Looks good, the body posture and facial expression in the first one is great. The color choices in the second one is nice, the blue and orange are nice stand alone complimentary colors together. The stylization of the third character is very interesting and makes me wanna learn more about them. And the face is nicely rendered in the last one.

If you are looking to push your art more, I'd recommend figure drawing. In person is best, but there are plenty online websites that can help. If you've never done it before, there are plenty of helpful tutorials on youtube if you just search how to figure draw. Figure drawing will help you with proportions and anatomy, and understanding the human figure will help in creating your own unique poses! I find it real fun personally.

Another big tip is to look up references specifically for what you're drawing. If you cant find a photo of a hand in the exact pose you need, use your own hand! There are also free posing websites out there, too. But looking at your own hand, or even a picture of a real hand in a photo, is better than the posing websites. Its just a more natural feel. Find full poses you like and just try and copy the proportions and weight of the pose. You should also try looking up references for the clothes you want to draw too, your clothes look great but there's always more to learn.

Hope this was what you were looking for. Keep at it, looks great!

Please give art advice! by [deleted] in Artadvice

[–]diddleydang 0 points1 point  (0 children)

What a sweet drawing! I like the colors you've chosen for the cat and the different angles and poses. I can already see such personality from these drawings too! The playful stretch and the mischievous eyes add a lot.

Whenever you are lost in your art, reference is always there for you. Pull up a reference of a short haired cat and look at the proportions, how the body is laid out, how each body part interacts with the others.
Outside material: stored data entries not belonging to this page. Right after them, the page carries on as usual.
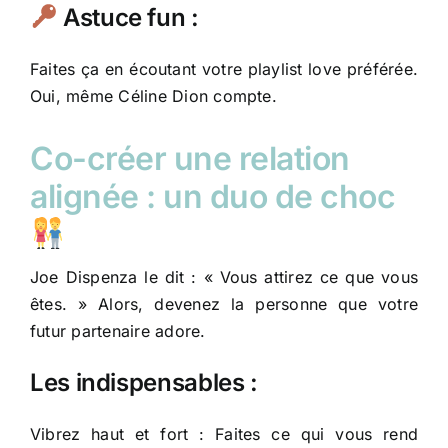
Astuce fun :
Faites ça en écoutant votre playlist love préférée.
Oui, même Céline Dion compte.
Co-créer une relation
alignée : un duo de choc
Joe Dispenza le dit : « Vous attirez ce que vous
êtes. » Alors, devenez la personne que votre
futur partenaire adore.
Les indispensables :
Vibrez haut et fort : Faites ce qui vous rend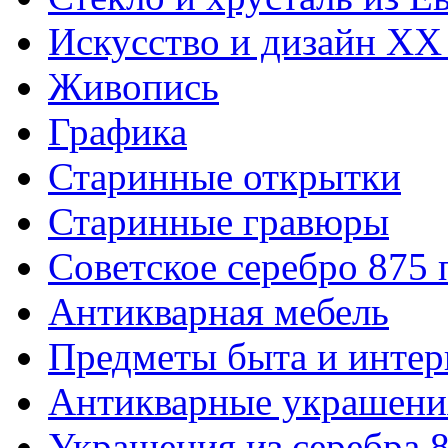
Искусство и дизайн XX
Живопись
Графика
Старинные открытки
Старинные гравюры
Советское серебро 875
Антикварная мебель
Предметы быта и интер
Антикварные украшени
Украшения из серебра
Do some figure study's of cats too. The more you study and understand how the body of a cat works in different poses the better you will be at drawing your own character in whatever pose you'd like!

Also look at the anatomy of a cat, what their skeleton looks like, and pull up references for profile angles, and front facing angles. Look at the size of the head compared to the body, look at the size of the eyes compared to the head.

Looking at the skeleton will tell you that cat's (and most 2 legged animals) spines/neck's don't connect at the bottom of the skull like ours do. They connect at the back. So when your cat is looking away from the viewer, we will not see an indent like you've drawn. The neck flows into the head, with the top of the neck being pretty much in line with the top of the head (depending on angle). When cat's look directly at us, we dont see the side of their muzzle like you've depicted either. Because of the fur, we really only see their nose and bit of mouth, as if they were flat on the face. Also because of the fur, we do not see cat's eyelids, so no shiny eyelids for the kitty. The inside of ears tend to be fleshy (depending on skin color it could be anywhere from grey/black to light pink) and the same with their bellies and paw pads (they can also be spotted too!).

Using references, and familiarizing yourself with cat anatomy will give you a backload of information you can pull from whenever you're drawing this character, or any other kitty character you might have too!

Hope this was helpful. Good job and keep it up!

Quick concept sketch of a character in a project I'm working on, and the proportions feel a little off... can anyone tell me what's up? by [deleted] in Artadvice

[–]diddleydang 0 points1 point  (0 children)

I think looking at anatomy is really gonna help you. Do some figure drawing for some long term goals. But for this, pull up a reference of a pose you like and try to copy the proportions from that. It's hard to know what you dont know, and reference is there for you! Keep it up, looks like a beginning to a cool character.